_What you have to do:_ Pull out verbatim every line of the items from the first line through the line containing "işleyişini de bilmek ister.", including both of those lines.

--- Provided material ---

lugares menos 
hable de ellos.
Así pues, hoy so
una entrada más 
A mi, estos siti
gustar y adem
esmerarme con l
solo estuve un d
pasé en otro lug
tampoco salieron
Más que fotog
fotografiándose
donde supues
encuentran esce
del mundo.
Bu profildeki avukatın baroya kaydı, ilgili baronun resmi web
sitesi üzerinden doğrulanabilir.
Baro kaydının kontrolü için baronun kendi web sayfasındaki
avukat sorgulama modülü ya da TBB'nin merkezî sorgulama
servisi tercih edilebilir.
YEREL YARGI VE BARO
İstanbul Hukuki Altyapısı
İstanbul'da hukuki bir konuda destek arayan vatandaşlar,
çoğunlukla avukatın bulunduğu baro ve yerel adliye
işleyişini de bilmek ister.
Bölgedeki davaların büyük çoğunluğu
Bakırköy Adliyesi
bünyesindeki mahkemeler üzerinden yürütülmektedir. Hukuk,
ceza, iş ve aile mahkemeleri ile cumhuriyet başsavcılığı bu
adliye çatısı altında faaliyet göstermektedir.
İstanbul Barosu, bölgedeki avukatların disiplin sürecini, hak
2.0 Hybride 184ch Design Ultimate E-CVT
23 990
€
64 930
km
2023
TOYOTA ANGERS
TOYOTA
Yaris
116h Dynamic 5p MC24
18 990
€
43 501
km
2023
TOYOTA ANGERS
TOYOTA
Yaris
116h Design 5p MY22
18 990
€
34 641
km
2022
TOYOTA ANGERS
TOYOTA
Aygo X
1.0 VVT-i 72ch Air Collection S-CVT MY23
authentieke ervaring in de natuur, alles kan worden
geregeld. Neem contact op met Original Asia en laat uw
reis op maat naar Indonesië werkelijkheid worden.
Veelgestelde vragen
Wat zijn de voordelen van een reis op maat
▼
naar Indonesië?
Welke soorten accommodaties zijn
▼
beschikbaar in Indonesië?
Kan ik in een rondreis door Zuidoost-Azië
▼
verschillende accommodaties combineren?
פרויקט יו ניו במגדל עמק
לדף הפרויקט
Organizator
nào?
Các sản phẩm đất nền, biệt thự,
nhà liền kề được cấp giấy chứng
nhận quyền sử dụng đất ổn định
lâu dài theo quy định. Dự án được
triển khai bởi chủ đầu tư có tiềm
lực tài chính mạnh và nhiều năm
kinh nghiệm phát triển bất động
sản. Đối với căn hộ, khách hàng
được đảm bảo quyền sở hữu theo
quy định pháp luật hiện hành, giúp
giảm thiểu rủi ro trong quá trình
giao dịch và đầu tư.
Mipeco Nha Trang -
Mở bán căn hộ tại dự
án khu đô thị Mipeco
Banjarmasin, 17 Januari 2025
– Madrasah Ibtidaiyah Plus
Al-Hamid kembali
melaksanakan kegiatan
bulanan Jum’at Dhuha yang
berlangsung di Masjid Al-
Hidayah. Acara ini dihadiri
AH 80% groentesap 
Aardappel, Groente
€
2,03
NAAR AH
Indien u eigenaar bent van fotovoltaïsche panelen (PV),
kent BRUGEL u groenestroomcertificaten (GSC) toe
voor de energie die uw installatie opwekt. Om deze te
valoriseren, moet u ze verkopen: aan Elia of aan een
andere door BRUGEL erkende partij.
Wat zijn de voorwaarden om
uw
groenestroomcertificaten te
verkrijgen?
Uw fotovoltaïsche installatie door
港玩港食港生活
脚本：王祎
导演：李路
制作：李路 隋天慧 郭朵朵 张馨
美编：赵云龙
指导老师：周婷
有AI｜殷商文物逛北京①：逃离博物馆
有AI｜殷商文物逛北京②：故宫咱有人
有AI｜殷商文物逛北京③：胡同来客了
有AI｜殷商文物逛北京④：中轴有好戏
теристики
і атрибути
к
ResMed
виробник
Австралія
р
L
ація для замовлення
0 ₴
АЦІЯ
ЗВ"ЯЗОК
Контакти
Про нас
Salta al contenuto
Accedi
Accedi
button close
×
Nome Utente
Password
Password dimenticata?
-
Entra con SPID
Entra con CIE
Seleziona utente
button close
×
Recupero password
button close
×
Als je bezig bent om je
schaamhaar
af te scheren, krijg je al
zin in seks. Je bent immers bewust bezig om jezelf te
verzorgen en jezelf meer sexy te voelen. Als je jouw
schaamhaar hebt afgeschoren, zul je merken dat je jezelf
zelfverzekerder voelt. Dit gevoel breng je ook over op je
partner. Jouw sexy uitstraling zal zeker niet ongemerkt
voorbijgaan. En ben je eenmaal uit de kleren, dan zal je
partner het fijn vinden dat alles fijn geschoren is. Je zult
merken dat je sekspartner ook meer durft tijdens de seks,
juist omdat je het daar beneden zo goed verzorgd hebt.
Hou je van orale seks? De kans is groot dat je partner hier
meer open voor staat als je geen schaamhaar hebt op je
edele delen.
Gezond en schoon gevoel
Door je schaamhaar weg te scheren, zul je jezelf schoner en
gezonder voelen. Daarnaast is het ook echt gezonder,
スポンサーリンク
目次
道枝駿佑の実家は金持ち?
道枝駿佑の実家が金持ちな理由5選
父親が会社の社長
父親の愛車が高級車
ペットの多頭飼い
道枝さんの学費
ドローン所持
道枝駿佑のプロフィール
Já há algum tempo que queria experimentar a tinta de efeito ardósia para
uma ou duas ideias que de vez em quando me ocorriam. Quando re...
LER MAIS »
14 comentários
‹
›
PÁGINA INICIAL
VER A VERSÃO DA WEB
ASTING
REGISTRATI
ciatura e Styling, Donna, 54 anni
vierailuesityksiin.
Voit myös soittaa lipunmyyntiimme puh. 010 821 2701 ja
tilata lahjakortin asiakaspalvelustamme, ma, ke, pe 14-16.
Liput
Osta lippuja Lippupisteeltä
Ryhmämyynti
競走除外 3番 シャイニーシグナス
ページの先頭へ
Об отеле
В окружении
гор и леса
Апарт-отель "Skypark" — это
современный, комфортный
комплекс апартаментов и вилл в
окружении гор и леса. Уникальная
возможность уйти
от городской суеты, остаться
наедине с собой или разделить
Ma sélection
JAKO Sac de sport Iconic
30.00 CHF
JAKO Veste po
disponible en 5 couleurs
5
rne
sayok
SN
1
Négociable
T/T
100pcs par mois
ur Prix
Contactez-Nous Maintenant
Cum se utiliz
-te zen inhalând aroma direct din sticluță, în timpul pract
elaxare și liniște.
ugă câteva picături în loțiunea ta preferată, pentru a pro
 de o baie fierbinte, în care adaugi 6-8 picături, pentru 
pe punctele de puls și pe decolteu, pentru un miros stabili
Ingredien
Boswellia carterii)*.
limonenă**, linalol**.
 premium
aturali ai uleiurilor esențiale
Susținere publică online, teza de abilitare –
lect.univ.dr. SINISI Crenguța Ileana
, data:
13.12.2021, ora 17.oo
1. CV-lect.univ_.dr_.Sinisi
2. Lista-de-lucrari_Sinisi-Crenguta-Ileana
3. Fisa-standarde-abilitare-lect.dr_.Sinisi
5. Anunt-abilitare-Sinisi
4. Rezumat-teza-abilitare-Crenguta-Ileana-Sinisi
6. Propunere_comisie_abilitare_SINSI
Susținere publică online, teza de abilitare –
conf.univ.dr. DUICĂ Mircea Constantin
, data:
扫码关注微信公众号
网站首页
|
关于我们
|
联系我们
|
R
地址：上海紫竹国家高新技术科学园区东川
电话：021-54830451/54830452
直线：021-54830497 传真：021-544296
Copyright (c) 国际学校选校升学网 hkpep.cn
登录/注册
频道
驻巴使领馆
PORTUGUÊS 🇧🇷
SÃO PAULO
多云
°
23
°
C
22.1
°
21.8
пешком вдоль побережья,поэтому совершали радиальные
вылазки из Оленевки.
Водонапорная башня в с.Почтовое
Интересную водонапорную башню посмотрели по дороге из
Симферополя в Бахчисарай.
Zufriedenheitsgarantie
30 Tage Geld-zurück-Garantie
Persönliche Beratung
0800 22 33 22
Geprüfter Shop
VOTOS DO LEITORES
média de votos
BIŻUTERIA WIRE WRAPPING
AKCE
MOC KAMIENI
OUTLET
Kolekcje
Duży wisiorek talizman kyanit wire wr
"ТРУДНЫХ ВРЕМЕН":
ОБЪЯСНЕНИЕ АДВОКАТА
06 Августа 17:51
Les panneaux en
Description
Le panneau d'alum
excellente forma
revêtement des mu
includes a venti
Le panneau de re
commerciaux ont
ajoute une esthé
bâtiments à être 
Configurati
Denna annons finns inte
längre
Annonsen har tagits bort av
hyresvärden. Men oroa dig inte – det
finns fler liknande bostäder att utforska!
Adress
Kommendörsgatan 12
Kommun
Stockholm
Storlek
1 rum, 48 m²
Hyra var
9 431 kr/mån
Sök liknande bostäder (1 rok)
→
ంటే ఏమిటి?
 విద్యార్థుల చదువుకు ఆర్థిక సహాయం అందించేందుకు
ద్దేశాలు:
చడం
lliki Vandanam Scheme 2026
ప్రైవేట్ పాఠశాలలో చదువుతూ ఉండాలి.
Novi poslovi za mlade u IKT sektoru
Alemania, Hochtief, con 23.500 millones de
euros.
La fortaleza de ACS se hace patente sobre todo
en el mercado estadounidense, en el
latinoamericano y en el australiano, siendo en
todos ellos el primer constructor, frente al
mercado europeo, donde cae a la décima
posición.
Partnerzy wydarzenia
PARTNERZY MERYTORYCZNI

---

_Final answer:_
lugares menos 
hable de ellos.
Así pues, hoy so
una entrada más 
A mi, estos siti
gustar y adem
esmerarme con l
solo estuve un d
pasé en otro lug
tampoco salieron
Más que fotog
fotografiándose
donde supues
encuentran esce
del mundo.
Bu profildeki avukatın baroya kaydı, ilgili baronun resmi web
sitesi üzerinden doğrulanabilir.
Baro kaydının kontrolü için baronun kendi web sayfasındaki
avukat sorgulama modülü ya da TBB'nin merkezî sorgulama
servisi tercih edilebilir.
YEREL YARGI VE BARO
İstanbul Hukuki Altyapısı
İstanbul'da hukuki bir konuda destek arayan vatandaşlar,
çoğunlukla avukatın bulunduğu baro ve yerel adliye
işleyişini de bilmek ister.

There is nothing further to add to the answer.